The concluding beer in the triumvirate of IPAs was Hercules Double IPA, a DIPA from Great Divide Brewing Company (Colorado, USA). Again this beer had been in my cellar for a few months, so any tasting notes regarding bitterness and hop character might be inaccurate. Review after the pic....
ABV: 10.0 %
Appearance: Amber colour, slightly opaque, short-lived white head. Bit of yeast ended up in glass despite careful pouring. Small quantity of lacing in early stages.
Aroma: Piney, sweet, grapefruit, tropical fruits, slightly herbal hop character. Ethanol in background indicative of higher ABV percentage. Some light peach notes.
Taste: Piney, peach, mango, passionfruit, caramel sweetness, grapes come through during dry finish.

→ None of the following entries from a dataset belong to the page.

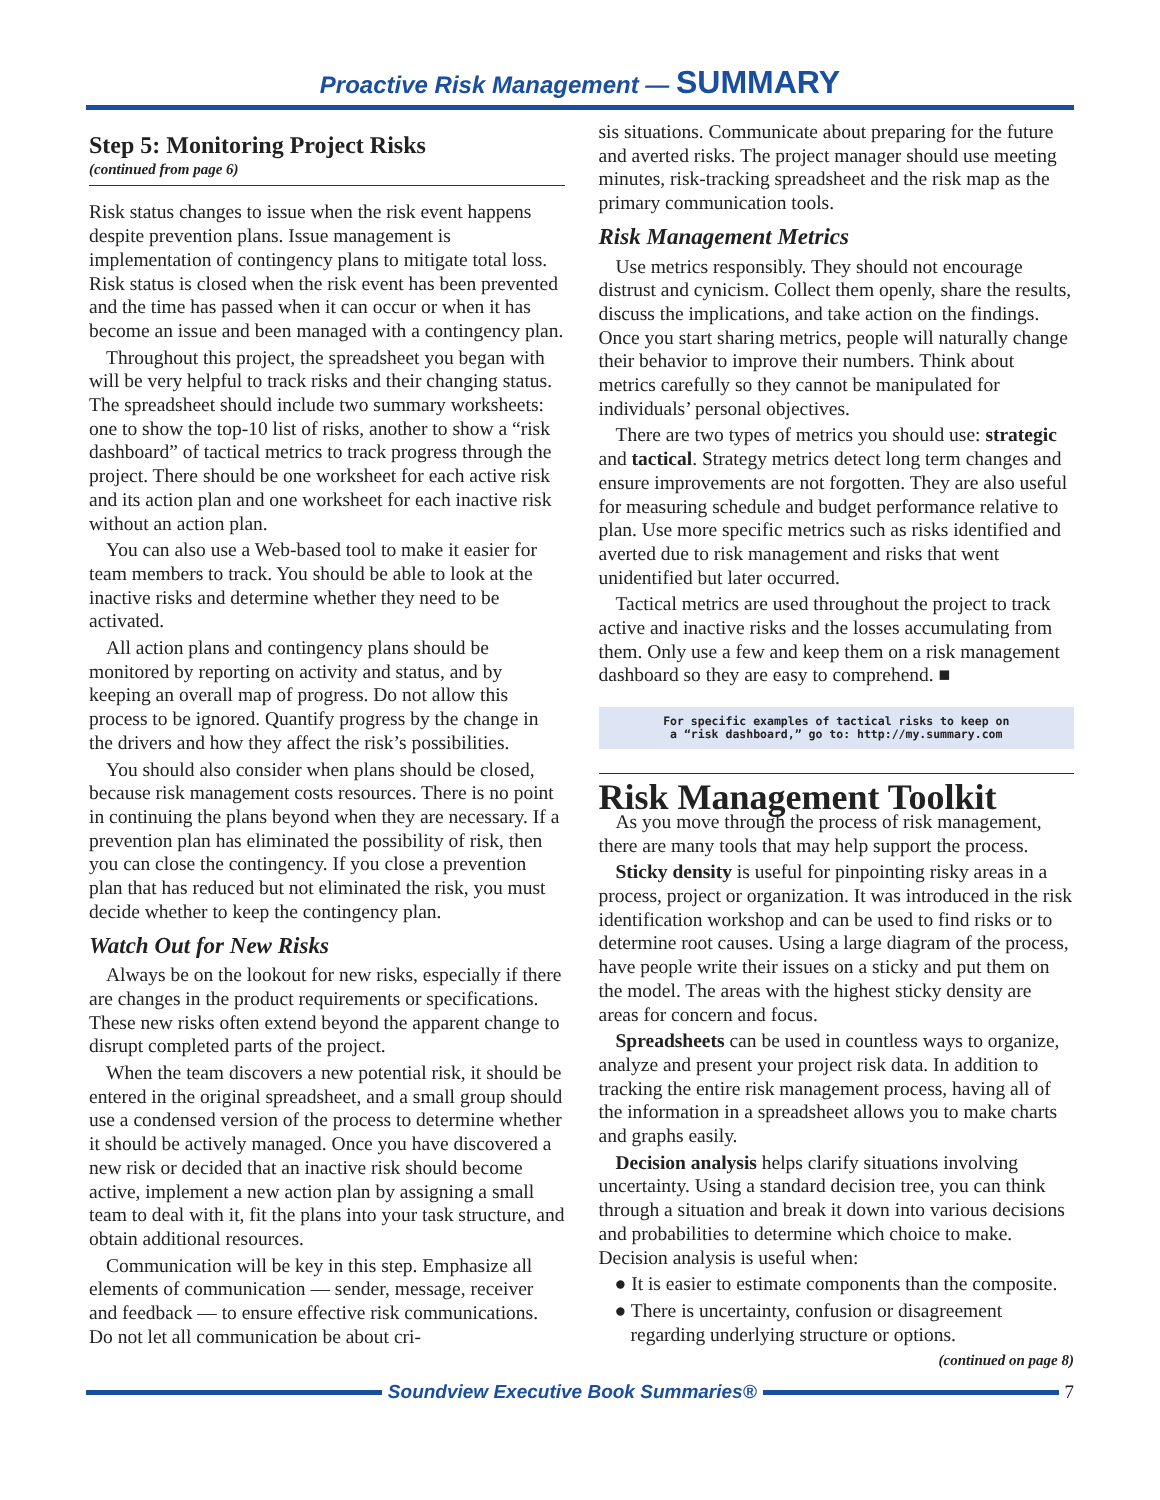Proactive Risk Management — SUMMARY
Step 5: Monitoring Project Risks
(continued from page 6)
Risk status changes to issue when the risk event happens despite prevention plans. Issue management is implementation of contingency plans to mitigate total loss. Risk status is closed when the risk event has been prevented and the time has passed when it can occur or when it has become an issue and been managed with a contingency plan.
Throughout this project, the spreadsheet you began with will be very helpful to track risks and their changing status. The spreadsheet should include two summary worksheets: one to show the top-10 list of risks, another to show a “risk dashboard” of tactical metrics to track progress through the project. There should be one worksheet for each active risk and its action plan and one worksheet for each inactive risk without an action plan.
You can also use a Web-based tool to make it easier for team members to track. You should be able to look at the inactive risks and determine whether they need to be activated.
All action plans and contingency plans should be monitored by reporting on activity and status, and by keeping an overall map of progress. Do not allow this process to be ignored. Quantify progress by the change in the drivers and how they affect the risk’s possibilities.
You should also consider when plans should be closed, because risk management costs resources. There is no point in continuing the plans beyond when they are necessary. If a prevention plan has eliminated the possibility of risk, then you can close the contingency. If you close a prevention plan that has reduced but not eliminated the risk, you must decide whether to keep the contingency plan.
Watch Out for New Risks
Always be on the lookout for new risks, especially if there are changes in the product requirements or specifications. These new risks often extend beyond the apparent change to disrupt completed parts of the project.
When the team discovers a new potential risk, it should be entered in the original spreadsheet, and a small group should use a condensed version of the process to determine whether it should be actively managed. Once you have discovered a new risk or decided that an inactive risk should become active, implement a new action plan by assigning a small team to deal with it, fit the plans into your task structure, and obtain additional resources.
Communication will be key in this step. Emphasize all elements of communication — sender, message, receiver and feedback — to ensure effective risk communications. Do not let all communication be about cri-
sis situations. Communicate about preparing for the future and averted risks. The project manager should use meeting minutes, risk-tracking spreadsheet and the risk map as the primary communication tools.
Risk Management Metrics
Use metrics responsibly. They should not encourage distrust and cynicism. Collect them openly, share the results, discuss the implications, and take action on the findings. Once you start sharing metrics, people will naturally change their behavior to improve their numbers. Think about metrics carefully so they cannot be manipulated for individuals’ personal objectives.
There are two types of metrics you should use: strategic and tactical. Strategy metrics detect long term changes and ensure improvements are not forgotten. They are also useful for measuring schedule and budget performance relative to plan. Use more specific metrics such as risks identified and averted due to risk management and risks that went unidentified but later occurred.
Tactical metrics are used throughout the project to track active and inactive risks and the losses accumulating from them. Only use a few and keep them on a risk management dashboard so they are easy to comprehend. ■
For specific examples of tactical risks to keep on
a “risk dashboard,” go to: http://my.summary.com
Risk Management Toolkit
As you move through the process of risk management, there are many tools that may help support the process.
Sticky density is useful for pinpointing risky areas in a process, project or organization. It was introduced in the risk identification workshop and can be used to find risks or to determine root causes. Using a large diagram of the process, have people write their issues on a sticky and put them on the model. The areas with the highest sticky density are areas for concern and focus.
Spreadsheets can be used in countless ways to organize, analyze and present your project risk data. In addition to tracking the entire risk management process, having all of the information in a spreadsheet allows you to make charts and graphs easily.
Decision analysis helps clarify situations involving uncertainty. Using a standard decision tree, you can think through a situation and break it down into various decisions and probabilities to determine which choice to make. Decision analysis is useful when:
● It is easier to estimate components than the composite.
● There is uncertainty, confusion or disagreement regarding underlying structure or options.
(continued on page 8)
Soundview Executive Book Summaries®
7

Slightly alcoholic but not too much bitterness- occasionally a slight bite in back of throat. Sense of pithy fruits. Hop bitterness offset by alcohol content, no real malt character detectable.
Mouthfeel: Moderately carbonated, slightly thick- compliments higher alcohol content. Alcoholic burn builds on sides of mouth during drinking.
Verdict: Nice DIPA, relatively well balanced and not overly bitter. Alcohol can become noticeable towards the end of drinking, but fresh offerings might have sufficient hop character to counteract this sensation. Recommended.
And with the end of that beer, my IPADay experience was over. Although I wasn't able to attend any special events or share these beers with friends, I still had a good time and will happily participate again next year. When that time finally rolls around, it'll be interesting to see just how many new IPA styles will have been created (for example, Farmhouse IPAs seem to be replacing Black IPAs as the "in-thing" right now) and whether the boundaries of IPA brewing will finally be reached.